To complete the description of the trolling motor, the propeller 10 is rotated by a drive shaft which extends upwardly through the drive shaft housing 14 to a trolling motor in the motor housing 20 at the top of the drive shaft housing 14. Operation of the trolling motor is controlled by the operating lever 21. The depth of the propeller 10 in the water can be adjusted by loosening the mounting frame set screw 22 and collar 66 whereupon the cylindrical drive shaft housing 14 can be raised or lowered to a desired height, after which the set screw 22 and collar 66 are again tightened.

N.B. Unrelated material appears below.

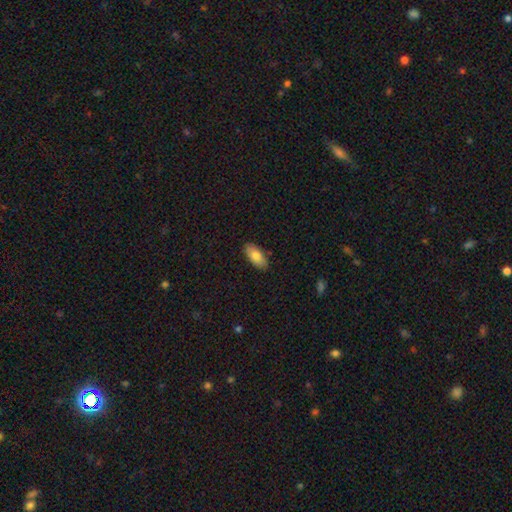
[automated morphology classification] A smooth galaxy with no disk features (78%) that is in between round and cigar-shaped (90%).

Vote fractions:
- Smooth or featured? smooth: 78% / featured or disk: 16% / star or artifact: 6%
- How rounded? in between: 90% / cigar-shaped: 7% / round: 2%
- Merging? none: 87% / minor disturbance: 10% / major disturbance: 2% / merger: 1%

The mounting bracket 2 in accordance with this invention has an open front wall 23 for ready access to the latch release lever 15 when mounting bracket 2 has been mounted on the pivot bolt 9. The bottom wall 24 is also open and tapers upwardly toward the rear edge 6 where it meets the rear edge of the base plate 3. This permits ready access to the mounting frame set screw 22 of the original trolling motor assembly.

The base plate 3 of the mounting bracket 2 includes a slot 25 opening to the forward edge 7 wide enough to receive the cylindrical drive shaft housing 14 therethrough when the mounting bracket 2 has been pivotably mounted on pivot bolt 9 and pivoted upwardly to a position where the base plate 3 is substantially horizontal. The slot 25 opens inwardly to a circular aperture 26 of somewhat larger diameter than that of the cylindrical drive shaft housing 14 which is concentric and co-axial therewith.

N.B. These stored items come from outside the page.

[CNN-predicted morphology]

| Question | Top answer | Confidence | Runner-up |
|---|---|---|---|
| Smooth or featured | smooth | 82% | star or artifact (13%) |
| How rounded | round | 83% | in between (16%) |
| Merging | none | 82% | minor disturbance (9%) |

A coupling collar 27 seats in the annular space formed between the cylindrical drive shaft housing 14 and the peripheral edge of the larger diameter aperture 26. The coupling collar 27 includes a lower annular ring 28 having an outer diameter corresponding to the diameter of the circular aperture 26 and an inner diameter corresponding to the outer diameter of the cylindrical drive shaft housing 14, and an upper annular portion 29 having a diameter larger than that of the circular aperture 26. Thus, when lower annular ring 28 of the collar 27 is scated in the annular space between the cylindrical drive shaft housing 14 and the peripheral circular edge of the aperture 26, the upper annular portion 29 rests against the base plate 3.

The coupling collar 27 is a split collar comprised of two semi-annular halves 30 and 31, which are separable to permit removal from the cylindrical drive shaft housing 14, and joinable to mount on such shaft housing. A pair of connecting screws 32, having recesses to receive an Allen wrench for rotation thereof, are provided to join and hold said two halves 30 and 31 together,

A steering assembly set screw 33 is threaded through the annular wall 34 of the upper annular portion 29 to bear against the cylindrical drive shaft housing 14 of the trolling motor 1, whereby such drive shaft housing 14 is rotated when the coupling collar 27 is rotated.

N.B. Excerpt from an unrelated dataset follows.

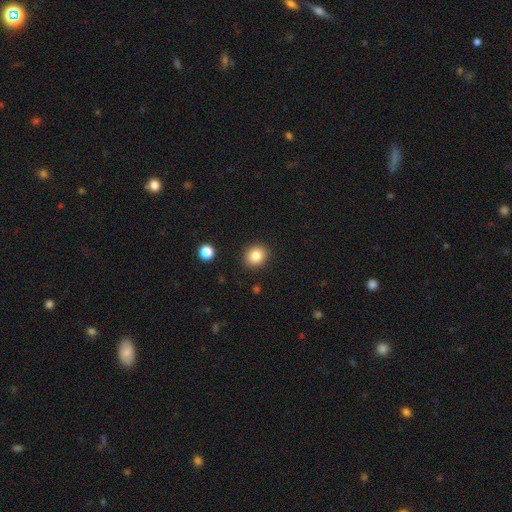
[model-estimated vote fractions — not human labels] Smooth or featured? Predicted: smooth (p=0.83). How rounded? Predicted: round (p=0.72). Merging? Predicted: none (p=0.90).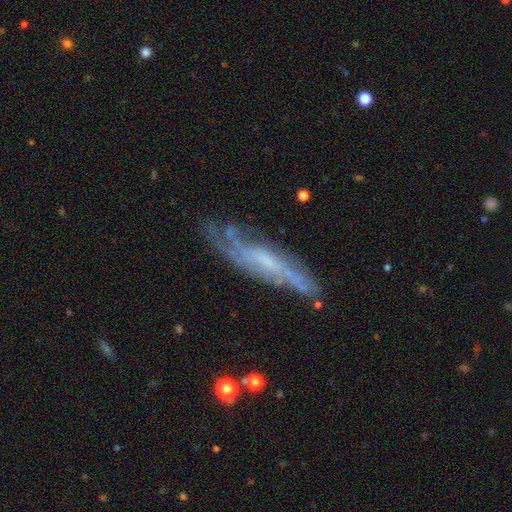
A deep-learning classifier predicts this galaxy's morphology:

The rearward facing annular half 30 of the collar 27 includes a pair of threaded taps 35 opening to its upper surface 36, such taps 35 being in registration with a corresponding pair of apertures 37 in the relatively large diameter planar driven gear 38 which rests on top of the coupling collar 27. A pair of bolts 39 extend through the apertures 37 into the threaded taps 35 and are tightened to hold the driven gear securely to the coupling collar 27. The planar gear 38 is of relatively thin cross-section or thickness, as for example one-eighth of an inch thick.

The large diameter planar gear 38 includes a radially extending slot 40 opening to the peripheral wall of the gear 38, such slot 40 being wide enough to receive the cylindrical drive shaft housing 14 therein as the gear 38 is positioned over the coupling collar 27, coaxially therewith and coaxial also with the cylindrical drive shaft housing 14. Thus, when the driven gear 38 is rotated on its axis, it rotates coupling collar 27 to which it is bolted, and it also rotates the cylindrical drive shaft housing 14 which is fixedly secured to the coupling collar 27 by the steering assembly set screw 33.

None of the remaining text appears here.